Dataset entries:
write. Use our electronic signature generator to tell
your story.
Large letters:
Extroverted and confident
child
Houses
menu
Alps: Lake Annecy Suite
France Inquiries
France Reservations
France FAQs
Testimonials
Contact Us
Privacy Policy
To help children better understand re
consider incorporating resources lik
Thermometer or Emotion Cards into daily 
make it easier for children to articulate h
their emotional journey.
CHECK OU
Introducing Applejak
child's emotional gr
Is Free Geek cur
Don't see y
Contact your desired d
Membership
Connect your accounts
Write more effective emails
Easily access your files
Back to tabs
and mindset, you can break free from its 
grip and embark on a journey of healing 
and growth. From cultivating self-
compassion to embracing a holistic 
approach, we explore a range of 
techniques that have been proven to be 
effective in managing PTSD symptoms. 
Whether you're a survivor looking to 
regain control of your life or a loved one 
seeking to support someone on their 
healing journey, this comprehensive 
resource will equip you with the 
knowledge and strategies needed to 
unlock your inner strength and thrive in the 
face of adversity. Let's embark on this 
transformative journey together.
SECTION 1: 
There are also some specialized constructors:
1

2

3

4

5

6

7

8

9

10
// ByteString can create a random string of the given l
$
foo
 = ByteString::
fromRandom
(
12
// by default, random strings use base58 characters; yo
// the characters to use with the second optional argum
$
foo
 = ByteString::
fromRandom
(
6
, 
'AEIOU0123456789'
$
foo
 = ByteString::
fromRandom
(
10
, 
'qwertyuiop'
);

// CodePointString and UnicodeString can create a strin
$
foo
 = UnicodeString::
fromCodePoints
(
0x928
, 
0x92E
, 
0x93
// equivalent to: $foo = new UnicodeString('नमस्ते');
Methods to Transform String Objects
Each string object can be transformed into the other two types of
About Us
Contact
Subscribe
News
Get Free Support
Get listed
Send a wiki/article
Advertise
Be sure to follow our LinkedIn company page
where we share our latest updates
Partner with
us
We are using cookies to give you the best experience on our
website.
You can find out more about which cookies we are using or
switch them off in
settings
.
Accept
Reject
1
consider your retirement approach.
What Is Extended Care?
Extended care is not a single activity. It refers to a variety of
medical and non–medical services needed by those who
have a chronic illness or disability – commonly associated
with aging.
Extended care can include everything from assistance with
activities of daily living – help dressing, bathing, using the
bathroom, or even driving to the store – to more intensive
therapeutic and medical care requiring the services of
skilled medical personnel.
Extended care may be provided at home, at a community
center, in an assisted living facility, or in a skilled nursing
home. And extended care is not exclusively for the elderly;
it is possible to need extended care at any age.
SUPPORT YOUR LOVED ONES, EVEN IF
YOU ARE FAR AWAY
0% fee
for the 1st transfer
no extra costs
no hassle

__Your task__: The data must be given again in full, exactly as written.

__Your solution__:
write. Use our electronic signature generator to tell
your story.
Large letters:
Extroverted and confident
child
Houses
menu
Alps: Lake Annecy Suite
France Inquiries
France Reservations
France FAQs
Testimonials
Contact Us
Privacy Policy
To help children better understand re
consider incorporating resources lik
Thermometer or Emotion Cards into daily 
make it easier for children to articulate h
their emotional journey.
CHECK OU
Introducing Applejak
child's emotional gr
Is Free Geek cur
Don't see y
Contact your desired d
Membership
Connect your accounts
Write more effective emails
Easily access your files
Back to tabs
and mindset, you can break free from its 
grip and embark on a journey of healing 
and growth. From cultivating self-
compassion to embracing a holistic 
approach, we explore a range of 
techniques that have been proven to be 
effective in managing PTSD symptoms. 
Whether you're a survivor looking to 
regain control of your life or a loved one 
seeking to support someone on their 
healing journey, this comprehensive 
resource will equip you with the 
knowledge and strategies needed to 
unlock your inner strength and thrive in the 
face of adversity. Let's embark on this 
transformative journey together.
SECTION 1: 
There are also some specialized constructors:
1

2

3

4

5

6

7

8

9

10
// ByteString can create a random string of the given l
$
foo
 = ByteString::
fromRandom
(
12
// by default, random strings use base58 characters; yo
// the characters to use with the second optional argum
$
foo
 = ByteString::
fromRandom
(
6
, 
'AEIOU0123456789'
$
foo
 = ByteString::
fromRandom
(
10
, 
'qwertyuiop'
);

// CodePointString and UnicodeString can create a strin
$
foo
 = UnicodeString::
fromCodePoints
(
0x928
, 
0x92E
, 
0x93
// equivalent to: $foo = new UnicodeString('नमस्ते');
Methods to Transform String Objects
Each string object can be transformed into the other two types of
About Us
Contact
Subscribe
News
Get Free Support
Get listed
Send a wiki/article
Advertise
Be sure to follow our LinkedIn company page
where we share our latest updates
Partner with
us
We are using cookies to give you the best experience on our
website.
You can find out more about which cookies we are using or
switch them off in
settings
.
Accept
Reject
1
consider your retirement approach.
What Is Extended Care?
Extended care is not a single activity. It refers to a variety of
medical and non–medical services needed by those who
have a chronic illness or disability – commonly associated
with aging.
Extended care can include everything from assistance with
activities of daily living – help dressing, bathing, using the
bathroom, or even driving to the store – to more intensive
therapeutic and medical care requiring the services of
skilled medical personnel.
Extended care may be provided at home, at a community
center, in an assisted living facility, or in a skilled nursing
home. And extended care is not exclusively for the elderly;
it is possible to need extended care at any age.
SUPPORT YOUR LOVED ONES, EVEN IF
YOU ARE FAR AWAY
0% fee
for the 1st transfer
no extra costs
no hassle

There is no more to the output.